▶ [Records shown]:
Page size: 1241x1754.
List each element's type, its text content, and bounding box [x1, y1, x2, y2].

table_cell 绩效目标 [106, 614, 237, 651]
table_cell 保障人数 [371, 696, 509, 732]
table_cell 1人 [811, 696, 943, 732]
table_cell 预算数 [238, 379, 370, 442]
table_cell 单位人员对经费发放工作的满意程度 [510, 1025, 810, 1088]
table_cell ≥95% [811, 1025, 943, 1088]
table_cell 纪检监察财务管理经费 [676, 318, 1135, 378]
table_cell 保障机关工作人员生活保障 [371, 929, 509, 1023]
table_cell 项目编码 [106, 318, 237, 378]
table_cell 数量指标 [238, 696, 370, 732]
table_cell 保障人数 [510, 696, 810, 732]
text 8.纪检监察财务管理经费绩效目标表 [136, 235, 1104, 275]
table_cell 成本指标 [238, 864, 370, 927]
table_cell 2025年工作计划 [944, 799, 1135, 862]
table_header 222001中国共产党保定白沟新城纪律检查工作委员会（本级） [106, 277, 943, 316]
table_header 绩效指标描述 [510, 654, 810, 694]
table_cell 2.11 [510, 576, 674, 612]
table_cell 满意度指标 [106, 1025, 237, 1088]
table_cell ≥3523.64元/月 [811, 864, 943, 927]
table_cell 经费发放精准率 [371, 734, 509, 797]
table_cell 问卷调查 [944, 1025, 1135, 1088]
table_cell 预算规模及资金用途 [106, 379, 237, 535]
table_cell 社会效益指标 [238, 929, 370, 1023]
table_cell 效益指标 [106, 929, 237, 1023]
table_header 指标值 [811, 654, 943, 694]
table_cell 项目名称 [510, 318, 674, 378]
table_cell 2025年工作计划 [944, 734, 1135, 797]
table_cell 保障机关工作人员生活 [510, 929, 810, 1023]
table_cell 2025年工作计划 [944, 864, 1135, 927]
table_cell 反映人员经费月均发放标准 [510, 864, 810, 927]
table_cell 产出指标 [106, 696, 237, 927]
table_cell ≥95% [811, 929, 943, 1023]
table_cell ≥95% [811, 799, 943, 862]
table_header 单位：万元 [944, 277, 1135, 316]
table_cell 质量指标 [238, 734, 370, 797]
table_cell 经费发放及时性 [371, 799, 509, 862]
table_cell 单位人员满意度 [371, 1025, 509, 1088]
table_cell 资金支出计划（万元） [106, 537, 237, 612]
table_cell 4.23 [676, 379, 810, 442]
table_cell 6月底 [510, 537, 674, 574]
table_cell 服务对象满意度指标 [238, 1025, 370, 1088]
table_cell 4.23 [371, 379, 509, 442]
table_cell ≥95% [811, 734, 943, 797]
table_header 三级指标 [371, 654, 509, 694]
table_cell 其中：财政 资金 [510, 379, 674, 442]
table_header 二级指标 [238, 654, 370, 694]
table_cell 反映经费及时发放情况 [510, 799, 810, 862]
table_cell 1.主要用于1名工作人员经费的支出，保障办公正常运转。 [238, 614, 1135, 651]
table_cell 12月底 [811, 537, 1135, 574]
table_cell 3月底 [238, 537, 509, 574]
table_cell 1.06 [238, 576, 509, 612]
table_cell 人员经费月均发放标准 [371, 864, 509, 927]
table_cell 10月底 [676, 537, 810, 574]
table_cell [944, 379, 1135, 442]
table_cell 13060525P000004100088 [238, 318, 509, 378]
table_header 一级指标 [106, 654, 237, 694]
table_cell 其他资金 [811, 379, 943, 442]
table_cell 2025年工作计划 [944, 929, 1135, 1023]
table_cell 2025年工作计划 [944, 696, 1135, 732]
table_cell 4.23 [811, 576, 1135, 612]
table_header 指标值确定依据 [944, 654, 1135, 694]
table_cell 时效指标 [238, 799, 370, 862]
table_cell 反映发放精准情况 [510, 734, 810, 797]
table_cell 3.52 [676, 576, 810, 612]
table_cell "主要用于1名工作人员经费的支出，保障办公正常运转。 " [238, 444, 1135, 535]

▶ [What you have to do]:
Please set down the material above once more, word for word.

▶ [Answer for this exercise]:
Page size: 1241x1754.
List each element's type, its text content, and bounding box [x1, y1, x2, y2].

table_cell 绩效目标 [106, 614, 237, 651]
table_cell 保障人数 [371, 696, 509, 732]
table_cell 1人 [811, 696, 943, 732]
table_cell 预算数 [238, 379, 370, 442]
table_cell 单位人员对经费发放工作的满意程度 [510, 1025, 810, 1088]
table_cell ≥95% [811, 1025, 943, 1088]
table_cell 纪检监察财务管理经费 [676, 318, 1135, 378]
table_cell 保障机关工作人员生活保障 [371, 929, 509, 1023]
table_cell 项目编码 [106, 318, 237, 378]
table_cell 数量指标 [238, 696, 370, 732]
table_cell 保障人数 [510, 696, 810, 732]
text 8.纪检监察财务管理经费绩效目标表 [136, 235, 1104, 275]
table_cell 成本指标 [238, 864, 370, 927]
table_cell 2025年工作计划 [944, 799, 1135, 862]
table_header 222001中国共产党保定白沟新城纪律检查工作委员会（本级） [106, 277, 943, 316]
table_header 绩效指标描述 [510, 654, 810, 694]
table_cell 2.11 [510, 576, 674, 612]
table_cell 满意度指标 [106, 1025, 237, 1088]
table_cell ≥3523.64元/月 [811, 864, 943, 927]
table_cell 经费发放精准率 [371, 734, 509, 797]
table_cell 问卷调查 [944, 1025, 1135, 1088]
table_cell 预算规模及资金用途 [106, 379, 237, 535]
table_cell 社会效益指标 [238, 929, 370, 1023]
table_cell 效益指标 [106, 929, 237, 1023]
table_header 指标值 [811, 654, 943, 694]
table_cell 项目名称 [510, 318, 674, 378]
table_cell 2025年工作计划 [944, 734, 1135, 797]
table_cell 保障机关工作人员生活 [510, 929, 810, 1023]
table_cell 2025年工作计划 [944, 864, 1135, 927]
table_cell 反映人员经费月均发放标准 [510, 864, 810, 927]
table_cell 产出指标 [106, 696, 237, 927]
table_cell ≥95% [811, 929, 943, 1023]
table_cell ≥95% [811, 799, 943, 862]
table_header 单位：万元 [944, 277, 1135, 316]
table_cell 质量指标 [238, 734, 370, 797]
table_cell 经费发放及时性 [371, 799, 509, 862]
table_cell 单位人员满意度 [371, 1025, 509, 1088]
table_cell 资金支出计划（万元） [106, 537, 237, 612]
table_cell 4.23 [676, 379, 810, 442]
table_cell 6月底 [510, 537, 674, 574]
table_cell 服务对象满意度指标 [238, 1025, 370, 1088]
table_cell 4.23 [371, 379, 509, 442]
table_cell ≥95% [811, 734, 943, 797]
table_header 三级指标 [371, 654, 509, 694]
table_cell 其中：财政 资金 [510, 379, 674, 442]
table_header 二级指标 [238, 654, 370, 694]
table_cell 反映经费及时发放情况 [510, 799, 810, 862]
table_cell 1.主要用于1名工作人员经费的支出，保障办公正常运转。 [238, 614, 1135, 651]
table_cell 12月底 [811, 537, 1135, 574]
table_cell 3月底 [238, 537, 509, 574]
table_cell 1.06 [238, 576, 509, 612]
table_cell 人员经费月均发放标准 [371, 864, 509, 927]
table_cell 10月底 [676, 537, 810, 574]
table_cell [944, 379, 1135, 442]
table_cell 13060525P000004100088 [238, 318, 509, 378]
table_header 一级指标 [106, 654, 237, 694]
table_cell 其他资金 [811, 379, 943, 442]
table_cell 2025年工作计划 [944, 929, 1135, 1023]
table_cell 2025年工作计划 [944, 696, 1135, 732]
table_cell 4.23 [811, 576, 1135, 612]
table_header 指标值确定依据 [944, 654, 1135, 694]
table_cell 时效指标 [238, 799, 370, 862]
table_cell 反映发放精准情况 [510, 734, 810, 797]
table_cell 3.52 [676, 576, 810, 612]
table_cell "主要用于1名工作人员经费的支出，保障办公正常运转。 " [238, 444, 1135, 535]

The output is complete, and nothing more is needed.